For much of 2019, the station was mothballed, broadcasting rock music and a recorded message from the station founder. The station ceased its separate DAB broadcast in London earlier in the year, before handing over the North London MW frequency to Asian FX.

DAB Highlights

A number of DAB changes took place towards the beginning of December (2020), and here’s a run down of the main stories.

Around the 1st, Great Yorkshire Radio migrated from the North Yorkshire local multiplex, to the Lincolnshire multiplex. The latter has some over spill into parts of North and East Yorkshire, and the station appears to be refocusing to become a larger regional service for Yorkshire and Lincolnshire. DAB+ at 32 kbps is still used.

York Mix (initially as festive service Xmas Mix), has now joined the North Yorkshire DAB multiplex. The station is targeting the area previously served by Minster FM, which closed earlier this year. Similar (but unconnected) service This Is The Coast is also on the North Yorkshire multiplex, targeting Scarborough, Bridlington, and Whitby, all left un-served when Yorkshire Coast Radio closed. Both are using stereo DAB+ at 32 kbps.

On the Central Scotland multiplex, Scottish Sun Chill has replaced Scottish Sun Greatest Hits.

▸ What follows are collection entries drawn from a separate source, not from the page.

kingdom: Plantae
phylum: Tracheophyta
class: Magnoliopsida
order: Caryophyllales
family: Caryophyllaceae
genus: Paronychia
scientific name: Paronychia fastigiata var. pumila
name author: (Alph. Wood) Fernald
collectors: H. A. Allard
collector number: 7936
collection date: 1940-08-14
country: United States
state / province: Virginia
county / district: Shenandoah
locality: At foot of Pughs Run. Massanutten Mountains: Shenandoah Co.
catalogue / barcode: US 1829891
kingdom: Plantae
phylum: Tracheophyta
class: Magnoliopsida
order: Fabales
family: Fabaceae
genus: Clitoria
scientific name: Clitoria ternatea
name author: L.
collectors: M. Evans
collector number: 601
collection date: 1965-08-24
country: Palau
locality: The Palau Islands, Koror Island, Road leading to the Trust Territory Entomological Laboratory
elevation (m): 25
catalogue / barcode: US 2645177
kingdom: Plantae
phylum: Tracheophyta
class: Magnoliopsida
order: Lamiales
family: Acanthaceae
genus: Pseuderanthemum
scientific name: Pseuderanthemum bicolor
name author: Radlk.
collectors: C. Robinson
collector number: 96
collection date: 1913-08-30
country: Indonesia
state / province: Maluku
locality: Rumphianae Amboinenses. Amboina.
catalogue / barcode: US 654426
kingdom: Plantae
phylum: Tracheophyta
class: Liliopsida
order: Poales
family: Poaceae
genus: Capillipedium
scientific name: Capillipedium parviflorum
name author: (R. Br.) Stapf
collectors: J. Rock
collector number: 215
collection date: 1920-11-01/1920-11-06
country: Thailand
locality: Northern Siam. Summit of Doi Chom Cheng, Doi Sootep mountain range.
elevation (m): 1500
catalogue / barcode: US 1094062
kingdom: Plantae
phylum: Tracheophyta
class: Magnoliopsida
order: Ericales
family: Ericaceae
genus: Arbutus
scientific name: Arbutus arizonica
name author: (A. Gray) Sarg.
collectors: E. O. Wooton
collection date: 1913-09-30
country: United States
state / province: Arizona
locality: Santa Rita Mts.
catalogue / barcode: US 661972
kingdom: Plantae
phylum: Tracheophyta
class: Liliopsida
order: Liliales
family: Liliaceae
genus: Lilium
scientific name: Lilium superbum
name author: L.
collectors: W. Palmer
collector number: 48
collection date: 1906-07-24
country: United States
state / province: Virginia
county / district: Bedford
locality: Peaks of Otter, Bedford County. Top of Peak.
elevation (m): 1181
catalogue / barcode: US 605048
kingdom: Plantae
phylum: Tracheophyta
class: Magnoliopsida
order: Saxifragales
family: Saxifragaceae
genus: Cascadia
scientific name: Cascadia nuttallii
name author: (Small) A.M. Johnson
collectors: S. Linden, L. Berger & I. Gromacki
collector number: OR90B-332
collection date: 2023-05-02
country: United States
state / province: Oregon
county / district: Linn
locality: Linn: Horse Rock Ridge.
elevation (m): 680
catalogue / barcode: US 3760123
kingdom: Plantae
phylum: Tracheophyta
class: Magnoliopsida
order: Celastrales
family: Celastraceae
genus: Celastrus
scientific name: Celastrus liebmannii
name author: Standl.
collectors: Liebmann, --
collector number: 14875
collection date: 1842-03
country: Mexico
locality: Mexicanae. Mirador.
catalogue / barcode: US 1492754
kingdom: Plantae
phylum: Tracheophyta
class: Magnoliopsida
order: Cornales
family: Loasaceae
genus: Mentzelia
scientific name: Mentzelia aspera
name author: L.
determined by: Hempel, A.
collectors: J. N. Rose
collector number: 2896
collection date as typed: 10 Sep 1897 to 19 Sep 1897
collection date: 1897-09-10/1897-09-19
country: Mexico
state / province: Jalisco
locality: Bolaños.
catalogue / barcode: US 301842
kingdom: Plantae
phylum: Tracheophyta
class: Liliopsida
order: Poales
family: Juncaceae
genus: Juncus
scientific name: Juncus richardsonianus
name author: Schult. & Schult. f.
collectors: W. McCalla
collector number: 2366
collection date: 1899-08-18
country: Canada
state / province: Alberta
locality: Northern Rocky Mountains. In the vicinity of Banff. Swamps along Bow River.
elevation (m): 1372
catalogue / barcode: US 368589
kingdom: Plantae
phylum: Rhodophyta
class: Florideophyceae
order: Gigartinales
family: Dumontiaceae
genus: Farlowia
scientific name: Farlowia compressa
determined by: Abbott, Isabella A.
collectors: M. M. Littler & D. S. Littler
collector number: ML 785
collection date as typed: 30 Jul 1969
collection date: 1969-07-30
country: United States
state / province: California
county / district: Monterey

The new service has an easy listening/pop format, and retains 128 kbps of joint stereo normal DAB. No other changes have occurred on this multiplex since Sunoh Radio left, but Central FM has been run in varying configurations.

Lastly, and perhaps the biggest change, is the launch of Union Jack Dance and Union Jack Rock, which took place on Friday 11th December. Both follow the same format of British music and comedy, with listener controlled playlist as Union Jack, but with dance music and rock music respectively. The same 32 kbps stereo DAB+ parameters are used, with Union Jack Dance replacing Jack Radio, and Union Jack Rock filling the vacant space on the SDL National multiplex.

DAB+ for Talk Sport 2 and Talk Radio

Both Talk Sport 2 and Talk Radio have switched to DAB+ transmission on the SDL National DAB multiplex. Talk Sport 2 has made a direct switch, meaning some older DAB radios can no longer receive the service

Talk Radio has begun a period of dual transmission, with the new DAB+ service identified by a ‘+’ at the end of the station name. Dual transmission ends on 26th June, allowing some time for listeners to upgrade their radios if required.

Both stations have switched from 64 kbps mono, to 32 kbps DAB+ stereo. The use of stereo is unlikely to be of benefit as both services are talk based, but the changes free up additional space for new services, including the forthcoming Times Radio. Unlike some other DAB+ services which suffer from poor sound quality, Talk Radio and Talk Sport 2 do not appear to be affected in the same way.

Talk Radio, Talk Sport 2, and Times Radio are all operated by News UK’s subsidiary Wireless Group, who alos hold a 30% share in the SDL National DAB multiplex. SDL stands for Sound Digital Limited.